**WORK REQUIRED:** Can you print every one of the records below word for word, leaving out the pictures?

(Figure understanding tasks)
........
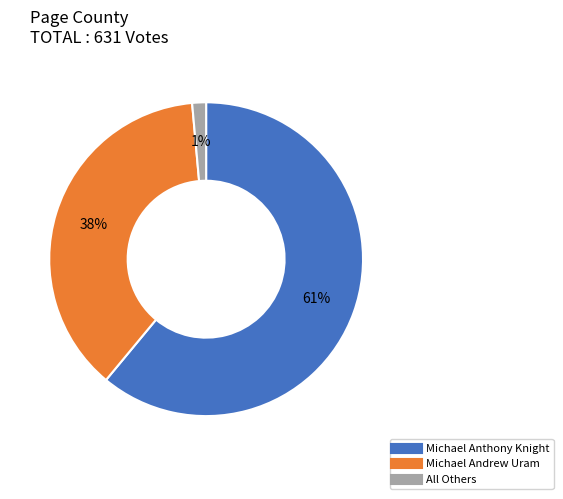

Count the number of slices in the pie.

3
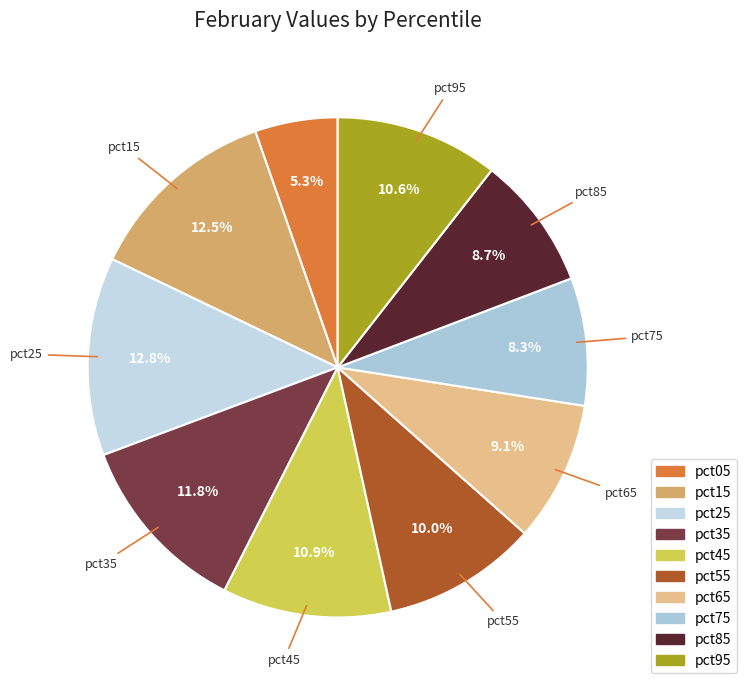

Between pct05 and pct15, which is larger?

pct15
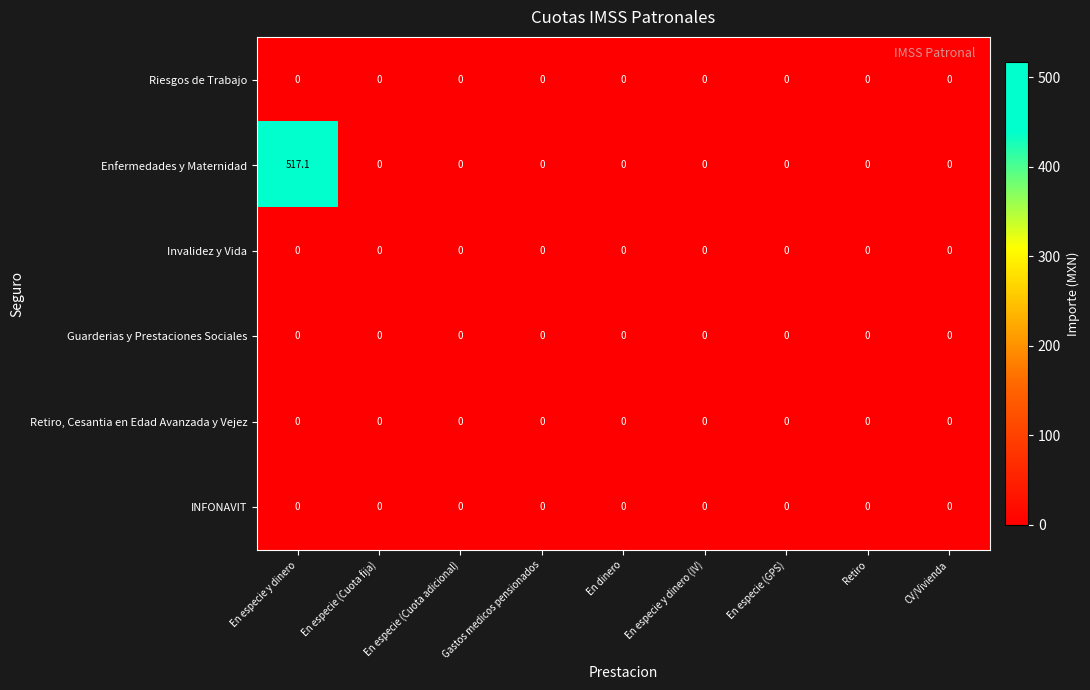

At which category is the sum across all series the highest?

En especie y dinero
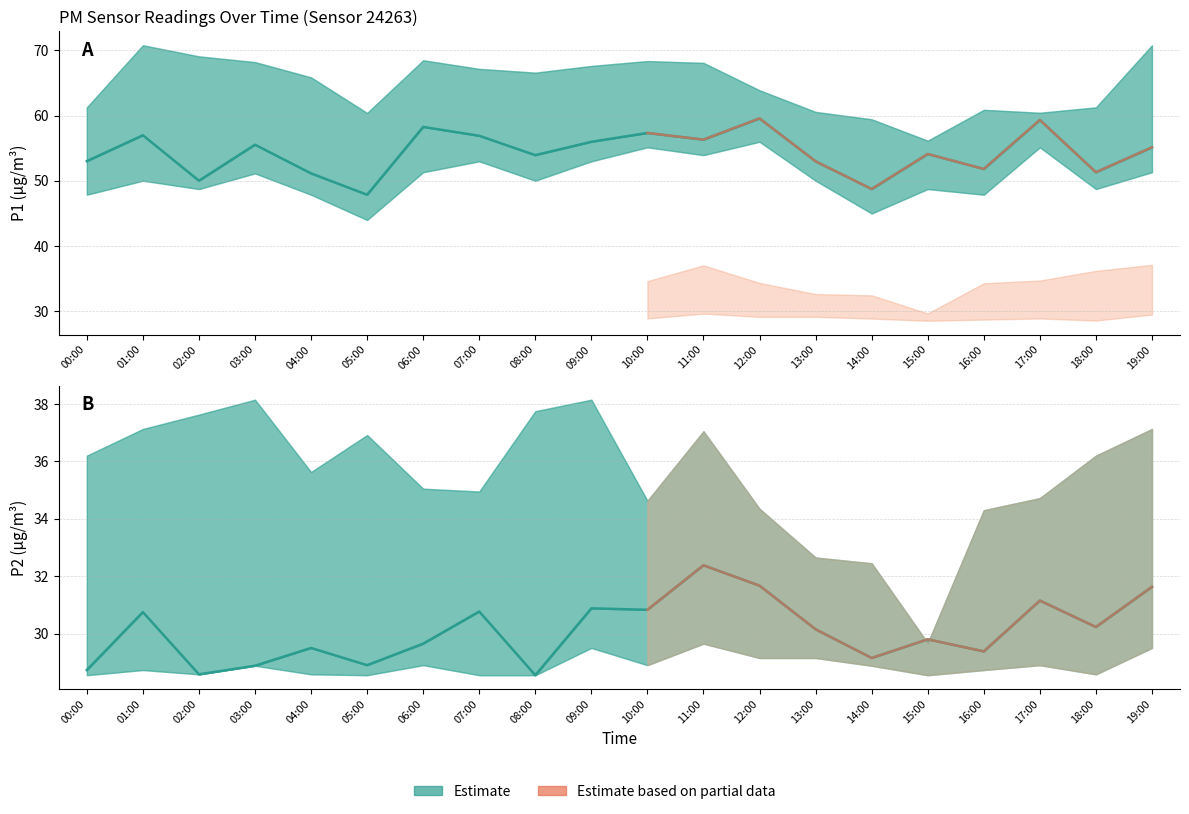

What is the label of the 10th point from the right?

10:00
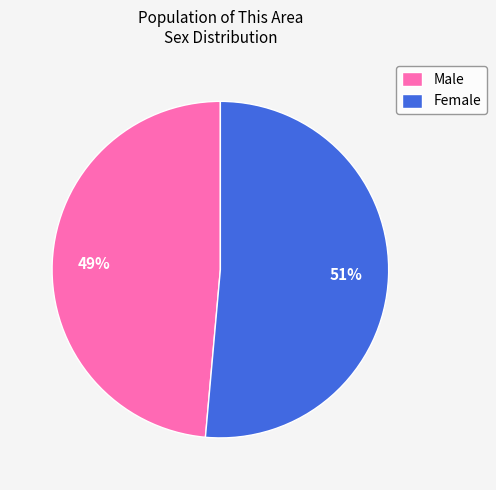

Which has a higher value, Female or Male?

Female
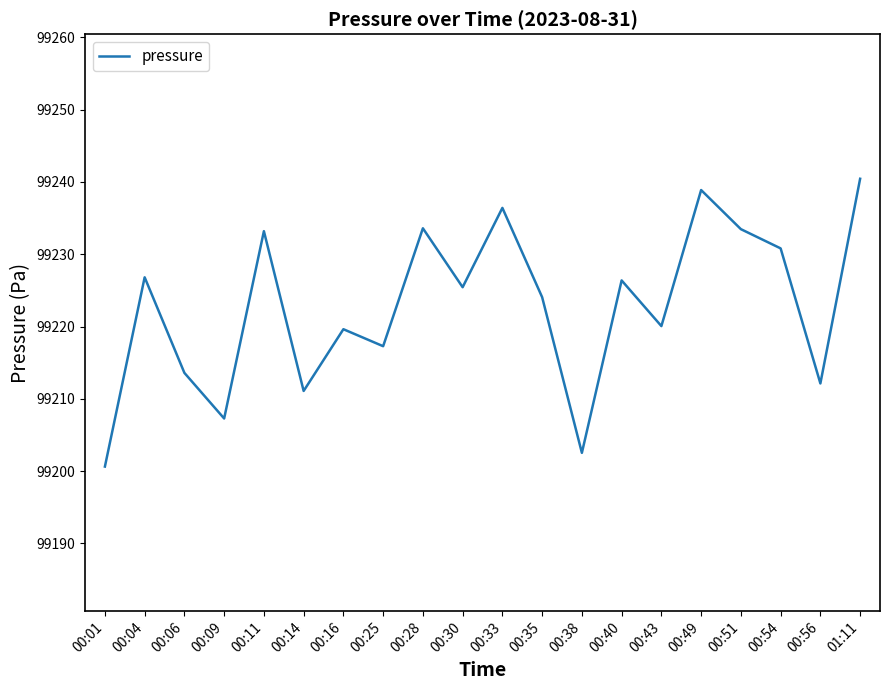

The chart shows a value of 99226.8 at 00:04. True or false?

True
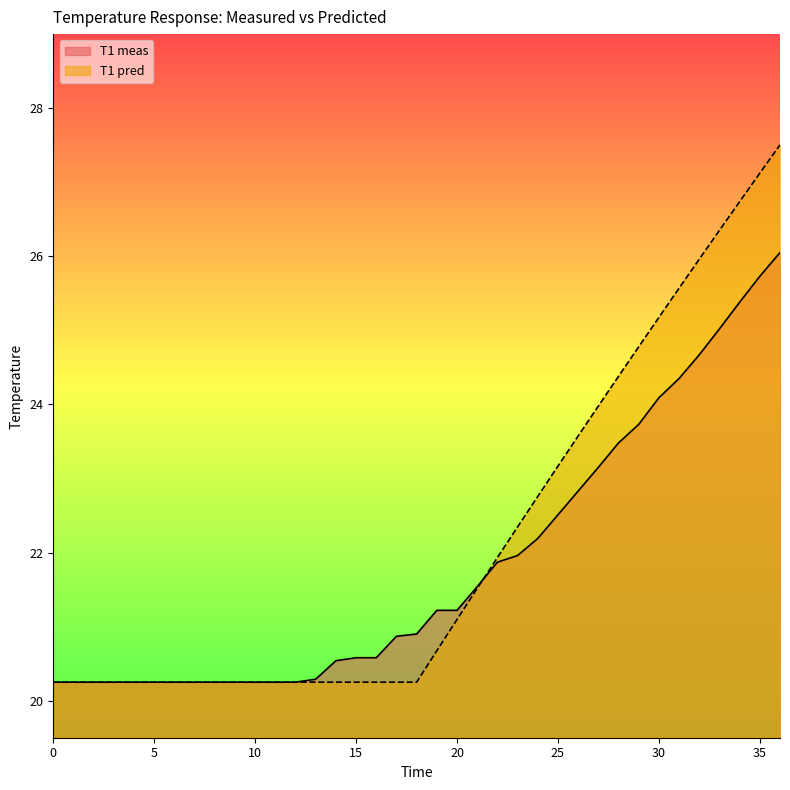

True or false: T1 pred has more than 1 interior local peaks.

False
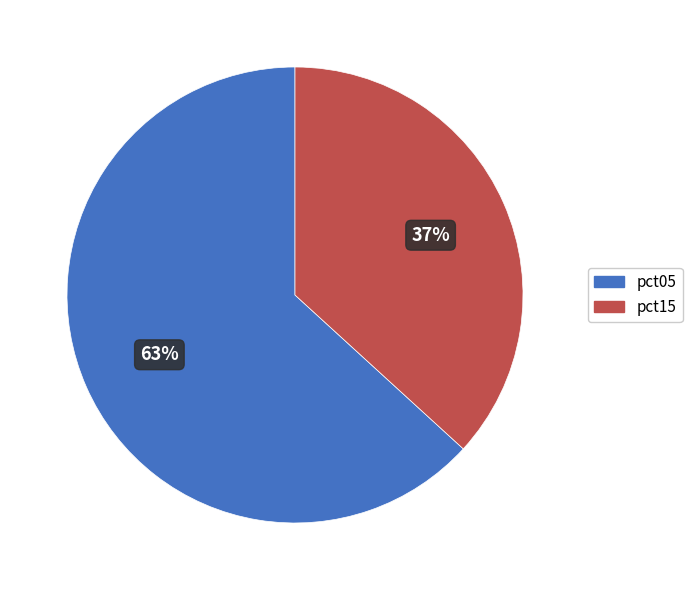

To the nearest percent, what is the difference between the largest and smallest slice percentages?

26%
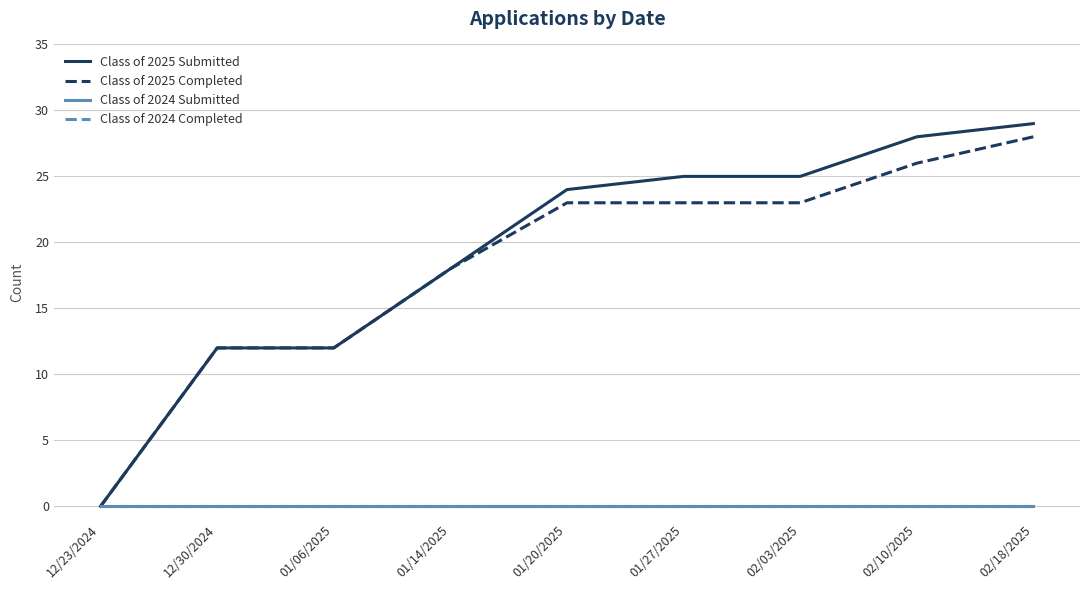

List the series in order of their peak value, highest first.

Class of 2025 Submitted, Class of 2025 Completed, Class of 2024 Submitted, Class of 2024 Completed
........
**RESPONSE:**
Count the number of slices in the pie.

3

Between pct05 and pct15, which is larger?

pct15

At which category is the sum across all series the highest?

En especie y dinero

What is the label of the 10th point from the right?

10:00

Which has a higher value, Female or Male?

Female

The chart shows a value of 99226.8 at 00:04. True or false?

True

True or false: T1 pred has more than 1 interior local peaks.

False

To the nearest percent, what is the difference between the largest and smallest slice percentages?

26%

List the series in order of their peak value, highest first.

Class of 2025 Submitted, Class of 2025 Completed, Class of 2024 Submitted, Class of 2024 Completed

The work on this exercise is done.